Tout ce qui fait rire fait réfléchir”. Le Petit Dogon était la parfaite illustration de cette citation de Molière, célèbre homme de lettres français du XVIIe siècle.
Sorti de nulle part, port martial, sourire revigorant, personnage hybride, cet humoriste malien aux multiples surnoms avait en lui tout ce qu’il fallait pour faire vibrer une scène : vivacité, ténacité, attraction, persuasion. En 2012, il entre lentement mais sûrement dans l’art de faire rire pour distraire, sensibiliser, éduquer et réconcilier un public nostalgique de “Zankè”, “Tentemba”, de Ténéman Sanogo dit “L’Adjudant”, célèbres humoristes maliens décédés.
Détenteur d’une maîtrise en droit public de l’Université des sciences juridiques et politiques de Bamako, Carmelo (autre surnom de Mohamed Guindo) avait fait aussi des études de marketing à l’Institut universitaire de gestion (IUG).
C’est grâce à son ami Youssouf Kéïta dit Petit Guimba qu’il découvre la scène sous le regard attentif de Koman Diabaté, humoriste, initiateur de l’émission comique de télévision “Yèlèbougou”. “Il avait une autre façon de voir les choses. L’argent n’était pas prioritaire pour lui”, témoignent M. Diabaté et le jeune frère du défunt, Salif Guindo.
Symbole de la liberté confessionnelle, il l’était. De son vrai prénom Mohamed, musulman pratiquant, il acceptait de porter des surnoms comme Ronald, qui pouvait faire croire à un bon nombre de gens qu’il était chrétien. Son nom, son style vestimentaire et son dialecte restent toujours interpellateurs comme pour démontrer que nous sommes tous les premiers ambassadeurs de nos valeurs traditionnelles, culturelles et linguistiques.
L’inspiration, DJ Dollar (autre appellation de l’artiste) en avait à en revendre. Le quotidien du Malien était, pour lui, la véritable foire à explorer : corruption, pauvreté, l’incivisme, conflit ethnique, les préjugés. “Enceinte”, il est parti. Ses aspirations étaient nombreuses. Ces projets inachevés.
Issa Coulibaly, célèbre comédien malien, se rappelle encore et toujours des demandes de Mohamed lors du tournage de la série, “Femme fonctionnaire”. “Mon père fais tout pour que mon nom ne disparaisse pas”, demandait-il. Comme s’il connaissait réellement le nombre de ses jours restants.
Né à Bamako en 1987, fort, il a été. Rester, il a voulu. Mais il n’a pu. Déclaré atteint au cœur, les jours de “Dogono Pama” étaient comptés. Après avoir subi une intervention chirurgicale, “on avait de l’espoir qu’il allait pouvoir terminer ce qu’il avait commencé avec nous”, se désole Issa Coulibaly.

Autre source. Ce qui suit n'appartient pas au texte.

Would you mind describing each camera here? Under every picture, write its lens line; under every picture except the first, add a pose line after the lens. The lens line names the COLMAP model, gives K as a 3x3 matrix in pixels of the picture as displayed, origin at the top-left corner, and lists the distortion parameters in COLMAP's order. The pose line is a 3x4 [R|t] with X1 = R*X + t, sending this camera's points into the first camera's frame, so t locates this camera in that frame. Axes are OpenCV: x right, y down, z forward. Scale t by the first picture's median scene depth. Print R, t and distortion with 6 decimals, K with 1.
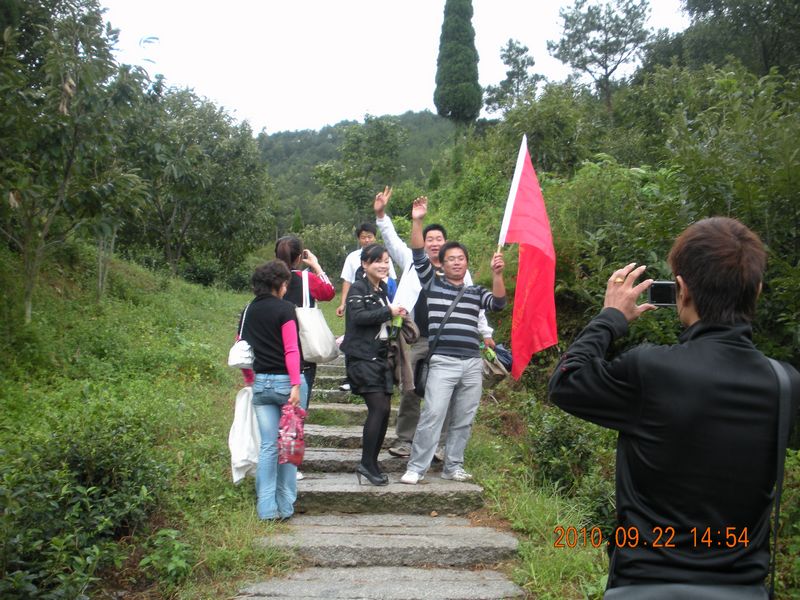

Lundi, 7 juin. Il est 15 h à Missira, dans la Commune I du District de Bamako. La rue du défunt refuse du monde : artistes, parents, fans. Dos au corbillard qui transporte la dépouille, l’humoriste Souleymane Kéita dit Kanté, s’attend toujours à un éventuel fakes sur le décès de Ronald comme il le fut quelques jours plutôt. De la mosquée pour la prière mortuaire jusqu’au cimetière de Niaréla, le cortège en file indienne bloquait tout chemin.
Les connaissances ne se fatiguent pas d’égrainer les bonnes actions et les bons souvenirs du regretté : “humble, franc, courageux, rigoureux, respectueux”. “Je garde de lui le respect”, déclare Koman Diabaté, la voix étreinte par l’émotion.